In the early 1920s, the press began to pick up the “Fighting Irish” nickname to characterize the never-say-die spirit of Rockne’s teams. One of Rockne’s former press agents, Francis Wallace, popularized the term when he became a columnist for the New York Daily News.

A little-known event occurring in 1924 may have inadvertently contributed to Fighting Irish lore. In a recent book, alumnus Todd Tucker describes how Notre Dame students violently clashed with the anti-Catholic Ku Klux Klan in that year. A weekend of riots drove the Klan out of South Bend and helped bring an end to its rising power in Indiana at a time when the state’s governor was among its members.

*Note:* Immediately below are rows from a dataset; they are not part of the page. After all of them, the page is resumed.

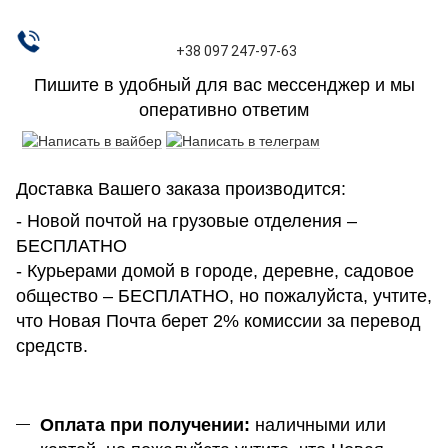
+38 097 247-97-63
Пишите в удобный для вас мессенджер и мы
оперативно ответим
Доставка Вашего заказа производится:
- Новой почтой на грузовые отделения –
БЕСПЛАТНО
- Курьерами домой в городе, деревне, садовое
общество – БЕСПЛАТНО, но пожалуйста, учтите,
что Новая Почта берет 2% комиссии за перевод
средств.
Оплата при получении:
наличными или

Finally in 1927, university president Rev. Matthew Walsh, C.S.C., decided that the “Fighting Irish” was preferable to the school’s more derisive nicknames. He said in a statement, “The university authorities are in no way averse to the name ‘Fighting Irish’ as applied to our athletic teams… I sincerely hope that we may always be worthy of the ideal embodied in the term ‘Fighting Irish.’”

Today, Notre Dame has the Keough-Naughton Institute for Irish Studies, with distinguished scholars of Irish language, literature, history and society. Notre Dame has an international study program in Ireland, and the campus is the largest center for the study of the Irish language outside Dublin. Above all, Notre Dame was shaped, and is still influenced, by the resiliency and deep thirst for learning of the Irish people.

That ideal was eloquently described by Ireland’s President Mary McAleese at Notre Dame’s Commencement in 2006:

"The language you use here, the ‘Fighting Irish’ … what we actually mean mostly when we talk about it is an indomitable spirit, a commitment, never tentative, always fully committed, to life itself … that's really the spirit of the Fighting Irish."